On a practical level it's cheaper and easier to just switch over to 10Gbps ethernet.
>Ethernet BTFO Enjoy your latency and interferences, faggot
Oliver Gomez
Yeah ok, try 40Gbps across data centers in different states with wireless you stupid tard
Jacob Nguyen
I've wired up my place just a few days ago. Was more or less painless, but I'd imagine drilling through walls might be a problem for some landlords lol. Otherwise it's the greatest thing ever.
Dylan Nguyen
Unfortunately so, wireless hasn't reached that stage yet where it can completely replace cable for anyone that cares about speed and more importantly latency. Said latency only gets worse as distance increases and more than 1 person connects to the same router
Brody Smith
Enjoy your cancer The em radiation in range of a router gives you 10 quadrillion times the normal background em radiation Not even joking those are the numbers I have a degree in this field
Nolan Brown
no one is talking about the security aspect of having a direct wired connection i think that's the most important part
Xavier Williams
Yeah, I don't think ethernet can do that either.
Julian Johnson
lmao for real though I'm waiting for all these nutcases to start asking nasa to block out the sun since even non-ionizing high energy really violet colored light has been confirmed to directly cause cancer.
Caleb Scott
Different types of radiation Scientists have no idea if and how much harm wifi can do. There are no long term studies
Jaxon Roberts
>11GBit >Shared between lots of devices >not even full duplex so it's effectivelly 5.5Gbit on a best scenario, reality is that routers will be pushing 3Gbit max.
Austin Reed
>not just using wiremolds and cable clips >inb4 "b-but they're ugly"
Jace Roberts
They're the same thing. The only difference is the wavelength
James Cooper
Of course there aren't because it's not worth investigation since there hasn't been a spike in cancer amongst people who have been exposed to wifi for decades now. Fact is the lower energy EMF radiation is the less harm it can cause especially below 1 watt which 99.99% of routers/phones operate at.
Worst wifi can do is heat up tissue fast enough to cook it which is literally how microwaves work except you're using ~1,000 watts of microwave radiation or more to do so.

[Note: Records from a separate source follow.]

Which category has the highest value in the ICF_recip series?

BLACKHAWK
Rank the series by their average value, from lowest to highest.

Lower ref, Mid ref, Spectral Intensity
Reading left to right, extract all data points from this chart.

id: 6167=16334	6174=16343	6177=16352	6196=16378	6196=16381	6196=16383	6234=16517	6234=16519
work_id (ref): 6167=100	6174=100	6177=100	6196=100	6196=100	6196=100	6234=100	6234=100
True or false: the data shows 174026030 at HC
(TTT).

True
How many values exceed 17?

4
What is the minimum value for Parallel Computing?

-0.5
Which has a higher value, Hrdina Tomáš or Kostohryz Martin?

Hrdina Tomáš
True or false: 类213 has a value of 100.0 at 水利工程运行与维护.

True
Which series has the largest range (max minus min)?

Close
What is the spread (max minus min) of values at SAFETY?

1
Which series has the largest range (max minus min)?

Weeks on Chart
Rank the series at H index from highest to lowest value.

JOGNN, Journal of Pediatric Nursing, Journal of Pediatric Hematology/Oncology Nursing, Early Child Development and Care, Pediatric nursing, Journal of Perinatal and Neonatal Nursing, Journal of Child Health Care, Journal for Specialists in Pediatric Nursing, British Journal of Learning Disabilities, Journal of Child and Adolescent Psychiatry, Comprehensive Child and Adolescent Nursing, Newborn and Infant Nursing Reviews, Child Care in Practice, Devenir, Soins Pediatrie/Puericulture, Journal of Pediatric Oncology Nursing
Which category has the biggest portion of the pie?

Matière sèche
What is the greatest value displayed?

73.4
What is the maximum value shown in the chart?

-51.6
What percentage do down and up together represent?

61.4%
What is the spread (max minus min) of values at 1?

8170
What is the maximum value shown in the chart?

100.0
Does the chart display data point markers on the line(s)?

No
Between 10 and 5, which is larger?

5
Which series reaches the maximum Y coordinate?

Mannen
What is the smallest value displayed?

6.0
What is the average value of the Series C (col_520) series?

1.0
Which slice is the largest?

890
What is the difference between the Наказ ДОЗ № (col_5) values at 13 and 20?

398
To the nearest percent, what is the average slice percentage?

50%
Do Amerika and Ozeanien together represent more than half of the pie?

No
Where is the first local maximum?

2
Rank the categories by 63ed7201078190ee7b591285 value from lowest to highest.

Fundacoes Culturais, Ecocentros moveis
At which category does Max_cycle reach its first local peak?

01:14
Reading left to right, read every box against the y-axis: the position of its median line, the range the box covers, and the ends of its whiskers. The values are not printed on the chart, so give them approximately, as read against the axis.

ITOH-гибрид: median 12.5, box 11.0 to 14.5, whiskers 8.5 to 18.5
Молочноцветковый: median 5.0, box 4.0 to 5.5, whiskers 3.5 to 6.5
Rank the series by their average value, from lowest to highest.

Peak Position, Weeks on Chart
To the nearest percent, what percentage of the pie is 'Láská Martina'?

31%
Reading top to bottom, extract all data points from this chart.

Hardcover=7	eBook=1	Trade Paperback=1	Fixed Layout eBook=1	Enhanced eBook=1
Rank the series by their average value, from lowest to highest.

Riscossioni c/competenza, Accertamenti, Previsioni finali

>different type of radiation They're LITERALLY the same kind tho, neither can knock electrons out of orbit.
Jacob Jackson
Ethernet is a set of specifications and is not limited to twisted pair copper with RJ45, Ethernet can be carried with fiber So yes Ethernet can carry 40Gbps
That involves fucking with the router itself, which is a little bit more involved than disguising an access point as another access point which you can do just by changing the SSID.
Austin Howard
Is that a massive fuckoff jammer?
That's retarded user. You don't even need that, just flood everything with continuous deauths and you're good.
Alexander Rodriguez
>The basic principle behind ARP spoofing is to exploit the lack of authentication in the ARP protocol by sending spoofed ARP messages onto the LAN. ARP spoofing attacks can be run from a compromised host on the LAN, or from an attacker's machine that is connected directly to the target LAN. It is literally just as easy.
Wouldn't work on my network, my arp tables are static. But that's sort of a valid concern. Then again, your attacker would have to be already in your lan, and at that point something went wrong anyway.
Juan Myers
Exactly, it's easy IF you have access to the physical wired network which if it DOES happen, ARP spoofing is the least of your problems.
Charles Kelly
>needing to hack a router if you want to MITM remotely >needing physical access if you don't want the trouble of hacking a router meanwhile, a simple SSID change is enough for wifi.